Presque tous les grands sont en rupture avec les normes de leur époque et sont des virtuoses qui se sont aventurés sur des chemins étonnants et qui ont vécu des situations difficiles. Des créateurs authentiques et originaux de pièces musicales qui sont devenues des références. Stanley parle de « standards ». Des vies tourmentées et souvent misérables, en marge de la société. Une descente aux enfers à cause de l’alcool ou de la drogue. C’est malheureusement le quotidien des populations écrasées et opprimées qui cherchent à s’évader d’une réalité intolérable. Nous n’avons qu’à penser aux Autochtones au Québec et au Canada qui vivent des situations extrêmement pénibles. Les Noirs aux États-Unis ont croupi dans des ghettos pour ne pas dire des lieux où il était quasi impossible de grandir et de rêver.

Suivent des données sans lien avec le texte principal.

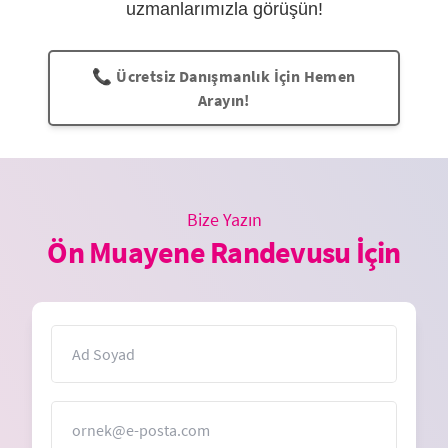
uzmanlarımızla görüşün!
📞 Ücretsiz Danışmanlık İçin Hemen
Arayın!
Bize Yazın
Ön Muayene Randevusu İçin
İsim
E-Posta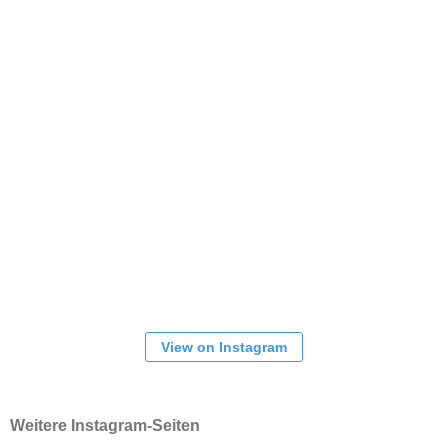
View on Instagram
Weitere Instagram-Seiten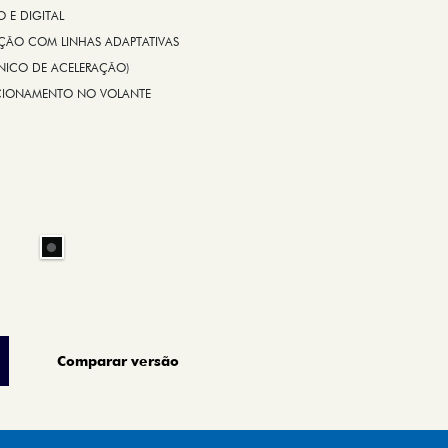
E DIGITAL
IÇÃO COM LINHAS ADAPTATIVAS
ÔNICO DE ACELERAÇÃO)
CIONAMENTO NO VOLANTE
Comparar versão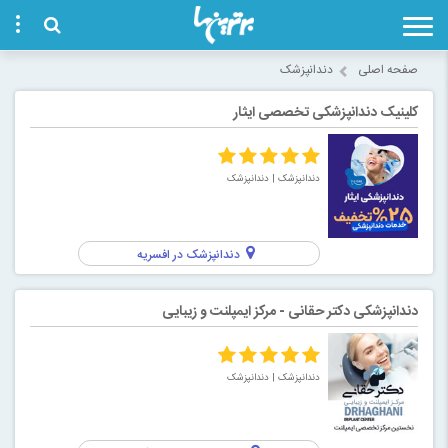
صفحه اصلی
دندانپزشک
کلینیک دندانپزشکی تخصصی ایثار
دندانپزشک
| دندانپزشک
دندانپزشک در افسریه
دندانپزشکی دکتر حقانی - مرکز ایمپلنت و زیبایی
دندانپزشک
| دندانپزشک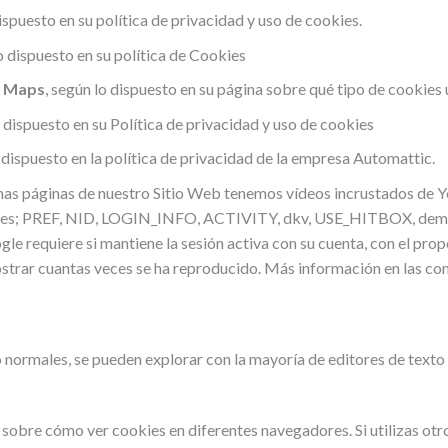
ispuesto en su
política de privacidad y uso de cookies
.
o dispuesto en su
política de Cookies
e Maps
, según lo dispuesto en su página sobre qué
tipo de cookies 
 dispuesto en su
Política de privacidad y uso de cookies
 dispuesto en
la política de privacidad de la empresa Automattic
.
unas páginas de nuestro Sitio Web tenemos vídeos incrustados de Yo
ookies; PREF, NID, LOGIN_INFO, ACTIVITY, dkv, USE_HITBOX, de
e requiere si mantiene la sesión activa con su cuenta, con el propó
strar cuantas veces se ha reproducido. Más información en las
con
o normales, se pueden explorar con la mayoría de editores de text
es sobre cómo ver cookies en diferentes navegadores. Si utilizas ot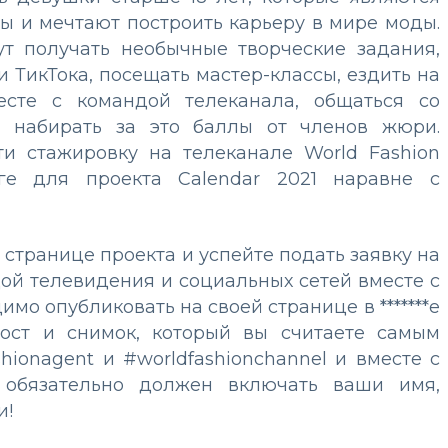
ы и мечтают построить карьеру в мире моды.
т получать необычные творческие задания,
 и ТикТока, посещать мастер-классы, ездить на
есте с командой телеканала, общаться со
 набирать за это баллы от членов жюри.
и стажировку на телеканале World Fashion
ге для проекта Calendar 2021 наравне с
 странице проекта
и успейте подать заявку на
здой телевидения и социальных сетей вместе с
имо опубликовать на своей странице в *******е
рост и снимок, который вы считаете самым
hionagent и #worldfashionchannel и вместе с
й обязательно должен включать ваши имя,
и!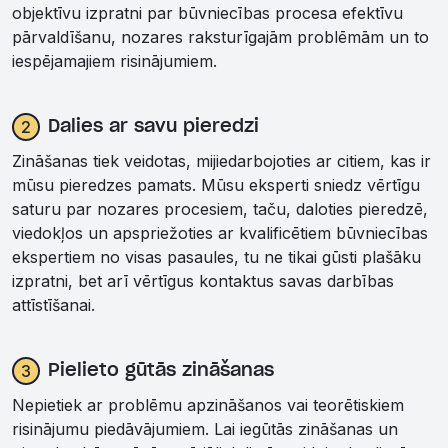
objektīvu izpratni par būvniecības procesa efektīvu
pārvaldīšanu, nozares raksturīgajām problēmām un to
iespējamajiem risinājumiem.
2
Dalies ar savu pieredzi
Zināšanas tiek veidotas, mijiedarbojoties ar citiem, kas ir
mūsu pieredzes pamats. Mūsu eksperti sniedz vērtīgu
saturu par nozares procesiem, taču, daloties pieredzē,
viedokļos un apspriežoties ar kvalificētiem būvniecības
ekspertiem no visas pasaules, tu ne tikai gūsti plašāku
izpratni, bet arī vērtīgus kontaktus savas darbības
attīstīšanai.
3
Pielieto gūtās zināšanas
Nepietiek ar problēmu apzināšanos vai teorētiskiem
risinājumu piedāvājumiem. Lai iegūtās zināšanas un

Le jazz parle de la vie. Les blues racontent les vicissitudes de l’existence. Et si vous y réfléchissez un instant, vous constaterez qu’ils prennent les réalités les plus difficiles de la vie et les mettent en musique, pour faire naître un nouvel espoir ou un sentiment de victoire. C’est une musique triomphante. Le jazz moderne perpétue cette tradition, en chantant les aléas d’une existence urbaine plus compliquée. Lorsque la vie elle-même n’offre ni ordre ni signification, le musicien crée un ordre et une signification à partir des sons de la terre qui émanent de son instrument. (p.135)

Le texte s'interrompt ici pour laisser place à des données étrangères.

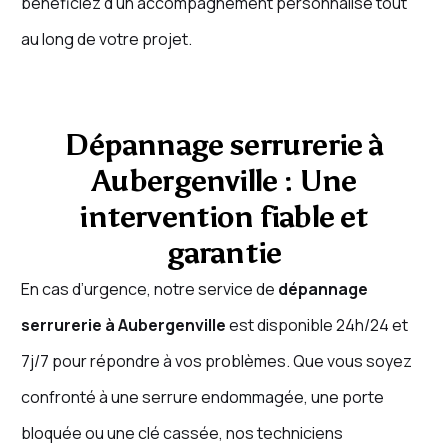
bénéficiez d’un accompagnement personnalisé tout
au long de votre projet.
Dépannage serrurerie à
Aubergenville : Une
intervention fiable et
garantie
En cas d’urgence, notre service de
dépannage
serrurerie à Aubergenville
est disponible 24h/24 et
7j/7 pour répondre à vos problèmes. Que vous soyez
confronté à une serrure endommagée, une porte
bloquée ou une clé cassée, nos techniciens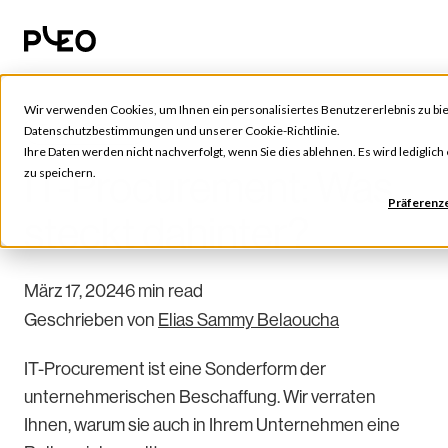
Wir verwenden Cookies, um Ihnen ein personalisiertes Benutzererlebnis zu bie
Tools & Tipps
Datenschutzbestimmungen
und unserer
Cookie-Richtlinie
.
Ihre Daten werden nicht nachverfolgt, wenn Sie dies ablehnen. Es wird lediglic
IT-Procurement: Was
zu speichern.
Präferenz
steckt dahinter?
März 17, 2024
6 min read
Geschrieben von
Elias Sammy Belaoucha
IT-Procurement ist eine Sonderform der
unternehmerischen Beschaffung. Wir verraten
Ihnen, warum sie auch in Ihrem Unternehmen eine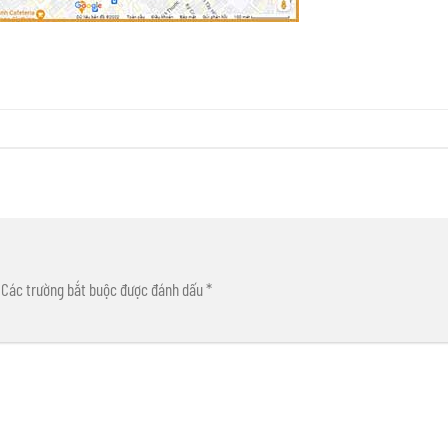
Các trường bắt buộc được đánh dấu
*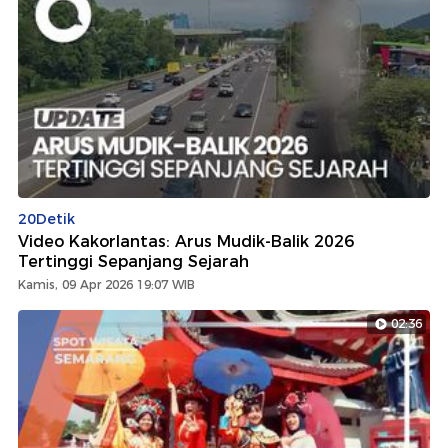
20Detik
Video Kakorlantas: Arus Mudik-Balik 2026
Tertinggi Sepanjang Sejarah
Kamis, 09 Apr 2026 19:07 WIB
02:36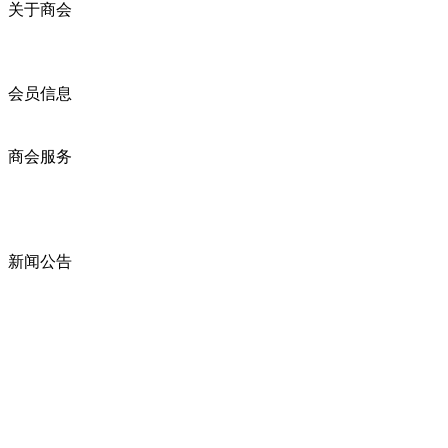
关于商会
商会简介
商会章程
入会须知
会员信息
会员企业
产品分类
商会服务
企业动态
展会动态
商会动态
政策法规
新闻公告
全讯新的公告
本省新闻
行业动态
浙江省机电产品进出口商会
邮箱：
zccme666@163.com
电话：0571-85191536 0571-85194827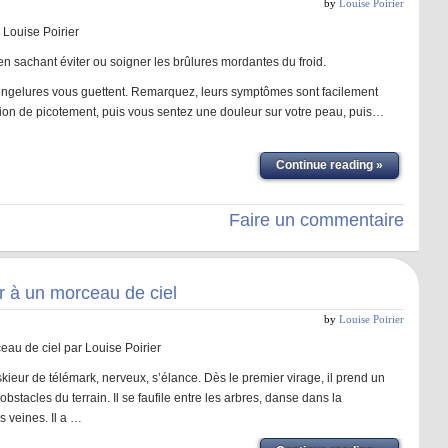
by
Louise Poirier
 Louise Poirier
 en sachant éviter ou soigner les brûlures mordantes du froid.
 engelures vous guettent. Remarquez, leurs symptômes sont facilement
ion de picotement, puis vous sentez une douleur sur votre peau, puis…
Continue reading »
Faire un commentaire
r à un morceau de ciel
by
Louise Poirier
eau de ciel par Louise Poirier
ieur de télémark, nerveux, s’élance. Dès le premier virage, il prend un
bstacles du terrain. Il se faufile entre les arbres, danse dans la
 veines. Il a …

La citation est de Martin Luther King.

COMBATS

Bien plus que les éléments biographiques de ces figures emblématiques du jazz, l’essai de Stanley permet de comprendre les luttes des Noirs qui ont eu et ont encore toutes les difficultés du monde à se faire respecter et à vivre en homme et en femme libres. Tous les combats pour les droits civiques ont été portés par cette musique et des créateurs engagés dans leur communauté. Des hymnes, des chants qui claquent comme des bannières et dénoncent la situation inacceptable des Noirs au pays des armes, leurs terribles efforts pour survivre. Stanley, en plus de certains incontournables et de certains aspects de la vie de ces figures marquantes, traduit des moments horribles et éprouvants d’une partie de la population américaine qui a été réduite à l’état de bétail et qui ont dû se battre, mourir souvent pour se faire respecter et considérer comme des êtres humains. Essai portant sur la musique de jazz, oui, mais aussi illustration des luttes et des combats des grands leaders comme Malcom X ou Martin Luther King qui ont connu des fins tragiques. Tout se termine trop souvent par un attentat au pays d’Abraham Lincoln.  Des chants comme Strange Fruit de Billie Holiday sont devenus des hymnes qui touchent le cœur et l’âme. Stanley le fait particulièrement bien ressentir.
Un livre important, le témoignage d’une passion pour un genre musical qui traverse nos vies, s’infiltre partout et qui a même son festival à Montréal. Il est là ce son, ce rythme bien connu et omniprésent, mais nous en ignorons souvent les dessous et les combats qui ont donné naissance à ces chants emblématiques. Un travail passionnant, un essai que tout amateur de jazz et de liberté doit lire et relire. Merci Stanley : « Bonsoir et bonne chance. »


PÉAN STANLEY, DE PRÉFÉRENCE LA NUIT,  Éditions du BORÉAL, 2019, 272 pages, 27,95 $.